The waters are calm when looking over the ocean from the battlements of the Fort that guards the entrance of the harbour at Santiago de Cuba. Off to the right over the horizon lies Jamaica in the sun, and to the left is Haiti in its destruction, while down below, in 1898, the Spanish galleons had come out in single file, like innocent sheep, only to be sunk by American warships lying in wait outside the mouth of the harbour. This fort is a vantage point of history, recent and past, representing the beauty and horrors of life. I could not see any of this at street level. “Look beyond,” my wise teachers and mentors had told me, “and you will find vistas never seen before.” I was reminded of their words while sitting up there in those battlements.

I wrote the paragraph above while touring Santiago de Cuba with a group of Canadian writers recently.
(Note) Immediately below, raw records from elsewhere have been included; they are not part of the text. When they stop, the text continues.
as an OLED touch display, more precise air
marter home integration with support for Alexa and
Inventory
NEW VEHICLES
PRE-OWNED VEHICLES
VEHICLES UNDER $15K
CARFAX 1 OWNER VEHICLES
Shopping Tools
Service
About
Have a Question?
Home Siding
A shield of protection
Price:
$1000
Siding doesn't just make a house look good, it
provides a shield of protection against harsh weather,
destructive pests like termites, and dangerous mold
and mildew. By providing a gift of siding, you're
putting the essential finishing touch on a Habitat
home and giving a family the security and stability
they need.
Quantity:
There were many such set pieces that I captured on paper in this land that seems to be frozen in time, reminding me of what life was like when I was growing up in a tropical island somewhere else in the world, where scarcities had been a fact of life, where the developed world was out there somewhere, a place impossible for us forgotten ones to get to. I remember climbing the giant Jam tree in the front yard of our family home, perching myself in its highest branches and looking out over the paddy fields, watching the planes fly overhead and wondering when it would be my turn to fly away.

Over the years, by a combination of looking beyond, being dissatisfied with the status quo, striving, and luck (isn’t luck the product of hard work?) I seemed to have swapped places with those fat•cat tourists who used to come to my island home and dole out money as if there was no end to the flow. In Cuba, this time around, it was my turn to dish out the pesos, while the locals looked on in anticipation. I wanted to tell them not to be fooled, that there was a finite end to this supply of money; that even in rich countries like Canada, bounty came from hard work, and that jobs could end with a small downslide of the stock market ticker. But what did they know about stock market tickers? All they knew was that they worked hard too, but did not have the money to show for it, so according to them, we must have some other unknown secret. It’s because of freedom and private enterprise, I wanted to say, but being a man following the Middle Way, I did not want to be a poster boy for Capitalism.

I did not know what to tell these islanders, and returned from my trip somewhat frustrated. In retrospect, I should have told them to go to a Fort•like place and look beyond, look to the sunshine and destruction in lands beyond, look at the world with all its possibilities, good and bad, and pick a spot to play, beyond one’s comfort zone. Perhaps that was the only way out beyond scarcity and insularity, the path towards growth, and towards finding breakthrough solutions beyond the “tried and true” that provide only marginal returns and keeps one like the unenlightened frog, forever circling in the slow•boiling cauldron.